▶ _PROBLEM REQUIREMENTS_: Turn the lines below into a Markdown table with two columns, Row and Line, numbering each line and dropping blank ones. Omit the pictures.

▶ _SUPPLIED RECORDS_:
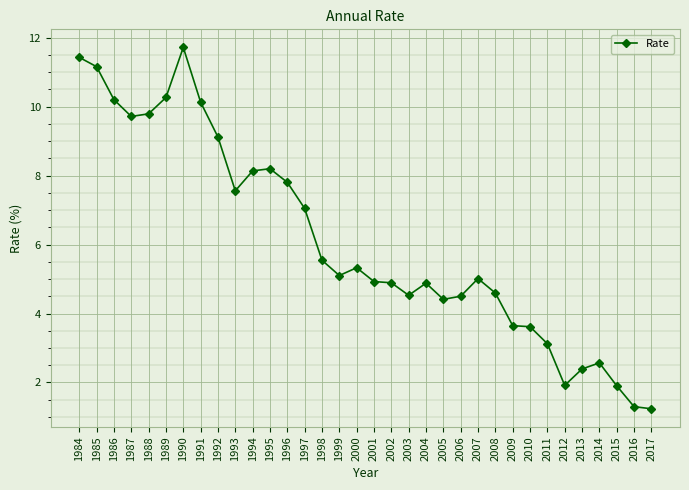

Reading left to right, transcribe all the data shown in this chart.

11.4	11.2	10.2	9.7	9.8	10.3	11.7	10.1	9.1	7.6	8.1	8.2	7.8	7.0	5.5	5.1	5.3	4.9	4.9	4.5	4.9	4.4	4.5	5.0	4.6	3.6	3.6	3.1	1.9	2.4	2.6	1.9	1.3	1.2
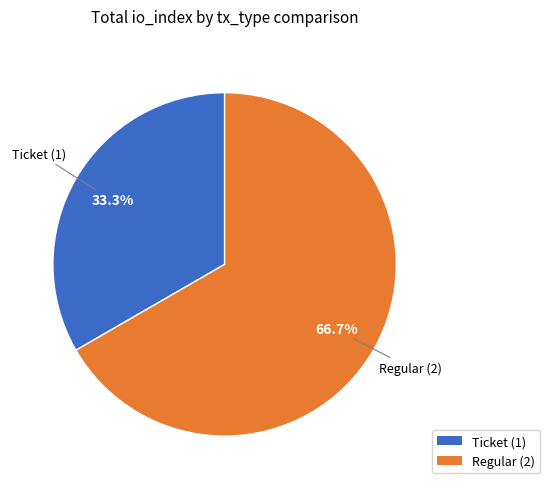

The Ticket slice represents 33% of the pie. True or false?

True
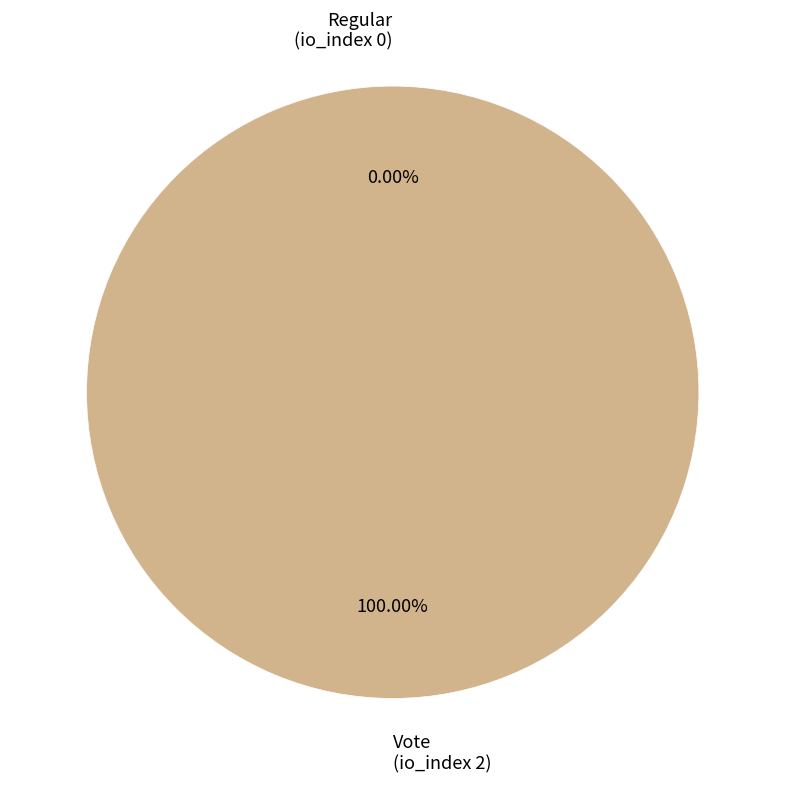

True or false: Vote
(tx_index 2) accounts for 100% of the total.

True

▶ _PROBLEM SOLUTION_:
| Row | Line |
|---|---|
| 1 | Reading left to right, transcribe all the data shown in this chart. |
| 2 | 11.4	11.2	10.2	9.7	9.8	10.3	11.7	10.1	9.1	7.6	8.1	8.2	7.8	7.0	5.5	5.1	5.3	4.9	4.9	4.5	4.9	4.4	4.5	5.0	4.6	3.6	3.6	3.1	1.9	2.4	2.6	1.9	1.3	1.2 |
| 3 | The Ticket slice represents 33% of the pie. True or false? |
| 4 | True |
| 5 | True or false: Vote |
| 6 | (tx_index 2) accounts for 100% of the total. |
| 7 | True |